A multi-institutional research team with Northwestern Engineering’s Neha Kamat has developed a new method for rapidly assembling vaccine nanoparticles that could improve how the world responds to future pandemics. The technique uses cell-free protein synthesis (CFPS) to embed viral membrane proteins into synthetic liposomes, forming a vaccine candidate that led to robust neutralizing antibody responses in mice.

The study focuses on the Nipah virus, a neurological and respiratory disease with a fatality rate as high as 75 percent and no currently approved therapies or vaccines. Because of this, the World Health Organization includes Nipah on its list of viruses with pandemic potential. The research team began developing the vaccine during the COVID-19 pandemic, recognizing the need for faster vaccine development methods. 

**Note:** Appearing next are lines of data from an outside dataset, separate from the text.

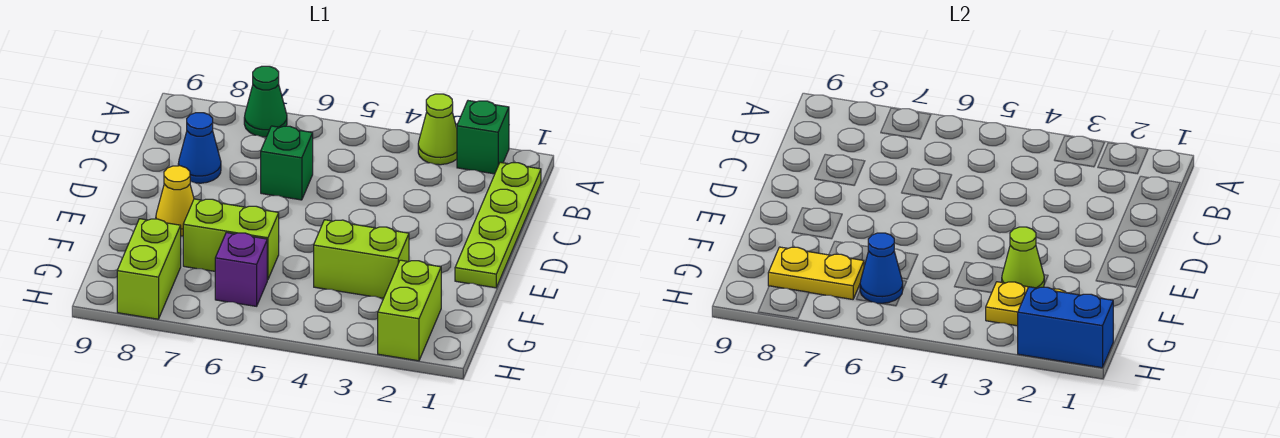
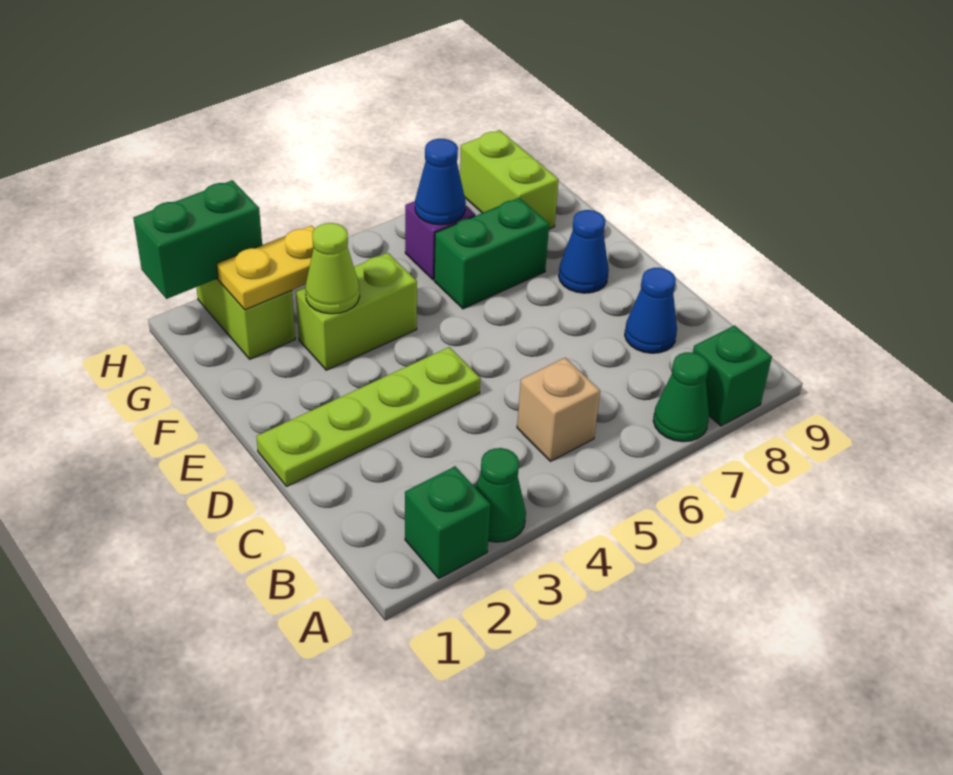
lime cone A3 level 1 -> green cone A3 level 1
lime plate B1:E1 level 1 -> lime plate D1:D4 level 1
none -> tan brick B5 level 1
green brick C6 level 1 -> green brick A8 level 1
yellow cone E8 level 1 -> blue cone E8 level 1
lime brick F6:F7 level 1 -> green brick F6:F7 level 1
yellow plate G7:G8 level 2 -> none
blue brick H1:H2 level 2 -> green brick H1:H2 level 2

“In a sense, we were lucky with COVID-19 that a lot of research had already been done on coronaviruses, causing leading researchers to have insight into which effective antigens should be delivered in a vaccine,” said Kamat, associate professor of biomedical engineering and (by courtesy) chemical and biological engineering at the McCormick School of Engineering. “But that could easily not be the case for a future epidemic where less is known about a potential virus. We need ways to rapidly assemble and screen vaccine formulations that present the most effective proteins for a given virus.”

Beyond the findings specific to Nipah virus, the platform could be adapted to address a broad range of viral threats or even therapeutic vaccines for cancer. The method’s simplicity and speed make it especially promising for global vaccine access, particularly in areas with limited refrigeration and infrastructure.

The new approach enables vaccine components to be made quickly without live cells, which reduces the time and complexity typically involved in developing traditional vaccines. Cell-free protein synthesis systems contain the molecular machinery from cells but operate in vitro, allowing for protein expression in just a few hours. The system produces membrane proteins that can fold and insert themselves into lipid vesicles without the help of protein chaperones, which are normally required inside living cells

The research, presented in the paper “Cell-Free Expression of Nipah Virus Transmembrane Proteins for Proteoliposome Vaccine Design,” published in June in the journal ACS Nano. Kamat and Cornell University professors Susan Daniel and Hector C. Aguilar were the paper’s co-corresponding authors.

The team’s new method creates tiny fat-based bubbles called liposomes that copy the structure of real viruses. These bubbles display important proteins from the Nipah virus on their surface, which helps the immune system recognize and respond to a potential infection. In this study, researchers added two key Nipah proteins, NiV F and NiV G, into the liposomes. NiV F helps the virus fuse with host cells, and NiV G helps it attach. To improve how well these proteins were produced and inserted into the liposomes, the team removed a segment from NiV F that normally directs the protein to the right organelle in a living cell, but that is unnecessary when working outside of cells, making it easier to work with.

They also adjusted the types of fats in the liposome, adding ingredients like phosphatidylethanolamine and phosphatidylserine, which made the membrane more flexible and helped the proteins settle in better. These changes led to a stronger immune response.

“Although NiV F and G proteins were produced using a bacterial cell-free system, the synthesized proteins were still able to bind to conformational antibodies detecting native folded conformation,” Aguilar said.

The researchers also added lipid A, an ingredient that helps boost the immune response, to the liposome mix. Mice that received liposomes with both viral proteins and lipid A produced more antibodies than those that got simpler versions. Among the two proteins tested, NiV G triggered a stronger immune response, making it the more dominant one.

“This work demonstrates how powerful CFPS can be for integrating viral membrane proteins into customizable liposome formulations,” Daniel said.